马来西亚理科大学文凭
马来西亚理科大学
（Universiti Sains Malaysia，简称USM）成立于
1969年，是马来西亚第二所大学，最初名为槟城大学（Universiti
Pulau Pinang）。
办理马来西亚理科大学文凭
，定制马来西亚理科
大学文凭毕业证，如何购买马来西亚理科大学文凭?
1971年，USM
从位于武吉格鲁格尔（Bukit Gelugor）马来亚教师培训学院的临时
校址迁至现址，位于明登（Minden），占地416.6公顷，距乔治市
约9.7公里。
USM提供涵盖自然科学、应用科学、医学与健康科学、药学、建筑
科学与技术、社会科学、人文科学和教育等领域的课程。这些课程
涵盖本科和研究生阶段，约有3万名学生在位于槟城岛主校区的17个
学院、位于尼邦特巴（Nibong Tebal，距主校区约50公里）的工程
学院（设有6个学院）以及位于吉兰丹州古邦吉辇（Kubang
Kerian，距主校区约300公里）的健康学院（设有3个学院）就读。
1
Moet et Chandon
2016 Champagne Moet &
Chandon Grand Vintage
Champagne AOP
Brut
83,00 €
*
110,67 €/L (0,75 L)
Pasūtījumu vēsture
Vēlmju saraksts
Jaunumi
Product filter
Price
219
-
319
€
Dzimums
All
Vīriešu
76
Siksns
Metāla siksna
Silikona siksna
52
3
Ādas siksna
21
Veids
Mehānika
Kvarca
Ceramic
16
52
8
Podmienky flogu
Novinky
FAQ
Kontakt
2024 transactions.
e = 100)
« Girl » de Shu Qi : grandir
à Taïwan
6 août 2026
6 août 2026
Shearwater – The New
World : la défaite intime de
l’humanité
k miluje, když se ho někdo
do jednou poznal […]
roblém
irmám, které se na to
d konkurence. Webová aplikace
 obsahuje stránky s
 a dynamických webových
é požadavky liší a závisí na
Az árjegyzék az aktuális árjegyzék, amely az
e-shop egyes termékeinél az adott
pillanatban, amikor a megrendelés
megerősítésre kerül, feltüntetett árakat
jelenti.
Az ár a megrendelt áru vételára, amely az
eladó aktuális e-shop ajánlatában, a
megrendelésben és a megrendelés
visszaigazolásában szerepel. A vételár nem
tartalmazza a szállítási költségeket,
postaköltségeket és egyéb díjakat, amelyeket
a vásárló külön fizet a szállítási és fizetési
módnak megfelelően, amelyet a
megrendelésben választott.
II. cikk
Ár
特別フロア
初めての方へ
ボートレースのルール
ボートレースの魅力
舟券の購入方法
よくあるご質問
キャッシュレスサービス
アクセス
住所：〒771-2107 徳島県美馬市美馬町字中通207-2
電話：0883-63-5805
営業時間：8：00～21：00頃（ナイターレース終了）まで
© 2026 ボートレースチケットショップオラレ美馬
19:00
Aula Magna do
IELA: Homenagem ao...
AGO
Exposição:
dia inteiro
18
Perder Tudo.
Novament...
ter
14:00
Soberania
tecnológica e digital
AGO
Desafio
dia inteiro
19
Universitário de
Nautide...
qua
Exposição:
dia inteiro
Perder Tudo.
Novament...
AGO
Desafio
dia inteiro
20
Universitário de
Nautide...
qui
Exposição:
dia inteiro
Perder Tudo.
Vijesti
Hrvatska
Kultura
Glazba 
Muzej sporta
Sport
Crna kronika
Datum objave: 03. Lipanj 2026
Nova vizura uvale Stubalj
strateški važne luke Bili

- YOUR GOAL: From the records, copy every line that has the string "megrendelésben" in it.

- RESULT BELOW:
megrendelésben és a megrendelés
megrendelésben választott.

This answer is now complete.